##### PASSAGE FOR REVIEW #####
You could look at Tony Blair too – lining his pockets further by helping a despotic regime in Kazakhstan. That’s a country that – entirely coincidentally – has oil. Perhaps the former PM is looking the place over for signs of WMD …

There are times when I think that a heaven and hell would be a nice idea, if it meant that shits like Blair and his prayer buddy Dubya actually paid for what they did. Since there isn’t, let’s hope someone actually manages to arrest him one of these days – there is a bounty on offer to anyone making such an attempt.

Is there really anyone left who doesn’t realise that Blair was Son of Thatcher – a neo-liberal to his own core, who took up where she had left off, deregulating (so that it would be easier for the banks to screw everyone else) and selling off even more stuff so that private firms could crash down wages, sack staff and offshore in order to increase their profits.

It’s utter economic imbecility and short termism.

If you have an economy that is dependent on the service sector – including retail – then you need people to have money to spend in that sector.

If they don’t spend, companies go bust, more people end up unemployed, paying no tax but claiming benefits and with no money to spend in the service sector, thus ensuring that ever more business go bust – and so forth.

People need jobs. And they need to be paid a living wage for doing them. That is the only way to gain growth and cut the deficit in the short term. Rebalancing the economy is essential in the longer term, but cannot happen over night.

And this is hardly rocket science. I’m not some sort of economic Einstein in claiming that. It’s straightforward common sense.

But let’s have a look at the Eton boys – full of a belief that they were born to govern. Does anyone really believe that they care about the country or the bulk of the people therein?
##### THE DATA #####
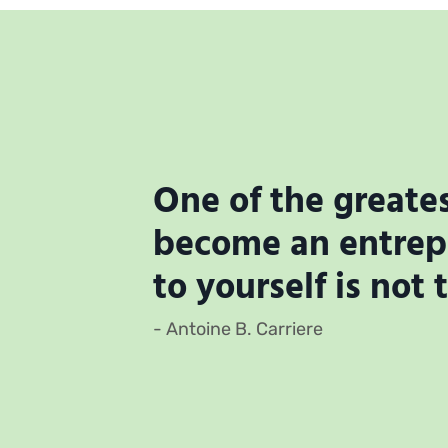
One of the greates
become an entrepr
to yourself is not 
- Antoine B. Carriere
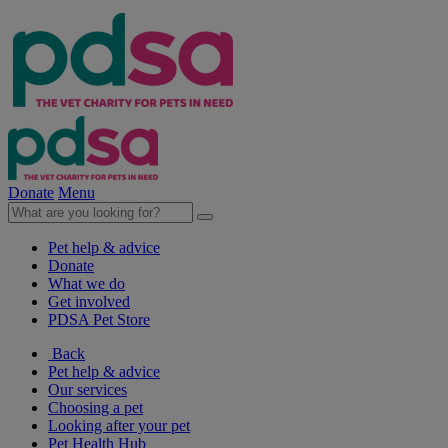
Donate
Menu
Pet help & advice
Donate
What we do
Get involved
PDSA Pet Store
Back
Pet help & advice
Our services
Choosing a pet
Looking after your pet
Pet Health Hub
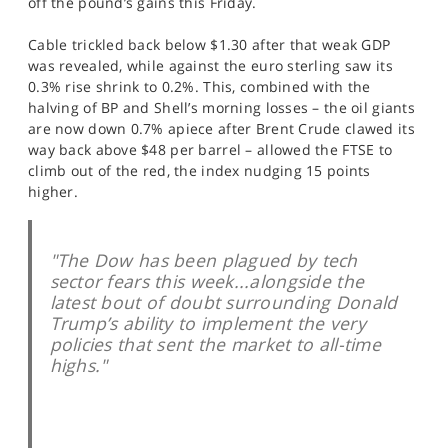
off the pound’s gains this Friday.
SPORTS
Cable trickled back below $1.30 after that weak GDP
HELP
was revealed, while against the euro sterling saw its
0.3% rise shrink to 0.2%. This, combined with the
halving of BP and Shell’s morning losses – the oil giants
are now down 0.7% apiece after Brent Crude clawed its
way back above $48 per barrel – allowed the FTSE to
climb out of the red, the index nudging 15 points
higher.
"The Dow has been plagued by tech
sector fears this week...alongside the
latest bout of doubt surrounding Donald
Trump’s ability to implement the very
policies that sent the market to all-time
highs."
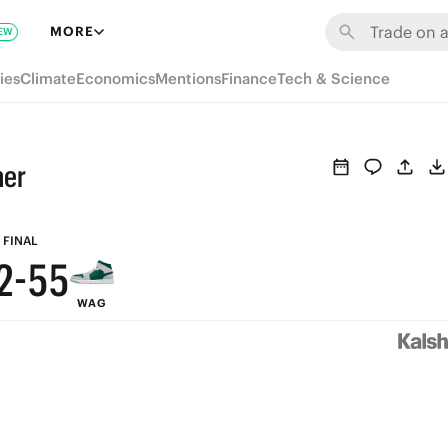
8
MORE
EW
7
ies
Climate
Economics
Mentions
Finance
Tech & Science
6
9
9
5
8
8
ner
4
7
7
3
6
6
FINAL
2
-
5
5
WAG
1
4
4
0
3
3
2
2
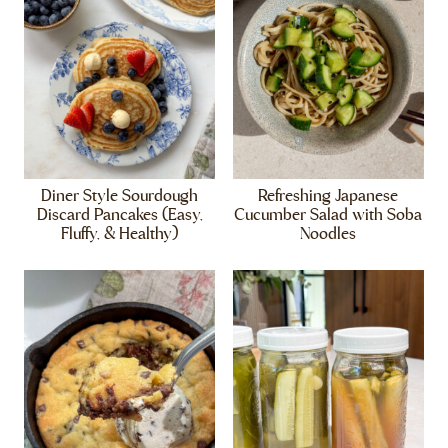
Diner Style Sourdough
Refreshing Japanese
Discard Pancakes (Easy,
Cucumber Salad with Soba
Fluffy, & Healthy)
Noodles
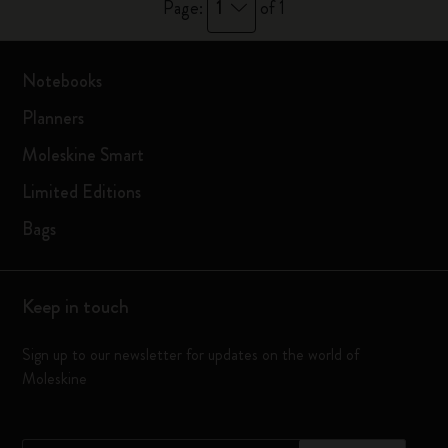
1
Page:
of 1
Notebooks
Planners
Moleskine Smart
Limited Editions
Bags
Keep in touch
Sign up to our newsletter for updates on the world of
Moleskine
#####
##### THE DATA #####
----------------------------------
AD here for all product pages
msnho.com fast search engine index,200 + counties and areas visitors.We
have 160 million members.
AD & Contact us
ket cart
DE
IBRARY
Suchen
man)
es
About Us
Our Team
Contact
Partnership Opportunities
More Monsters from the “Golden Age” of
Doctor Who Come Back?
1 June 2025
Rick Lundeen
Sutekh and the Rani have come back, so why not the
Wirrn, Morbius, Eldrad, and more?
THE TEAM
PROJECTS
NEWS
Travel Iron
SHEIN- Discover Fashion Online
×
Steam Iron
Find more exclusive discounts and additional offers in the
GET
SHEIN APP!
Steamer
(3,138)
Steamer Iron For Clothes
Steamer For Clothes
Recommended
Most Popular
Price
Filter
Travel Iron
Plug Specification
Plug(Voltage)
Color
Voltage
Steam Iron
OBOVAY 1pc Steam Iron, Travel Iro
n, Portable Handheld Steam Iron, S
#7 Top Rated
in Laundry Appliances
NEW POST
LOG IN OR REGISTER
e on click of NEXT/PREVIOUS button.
#####
In the commentary on Blair and the economy, which country's regime is Blair said to be helping? The rows have no connection to the commentary.

SOLUTION FOR THIS EXERCISE:
Kazakhstan.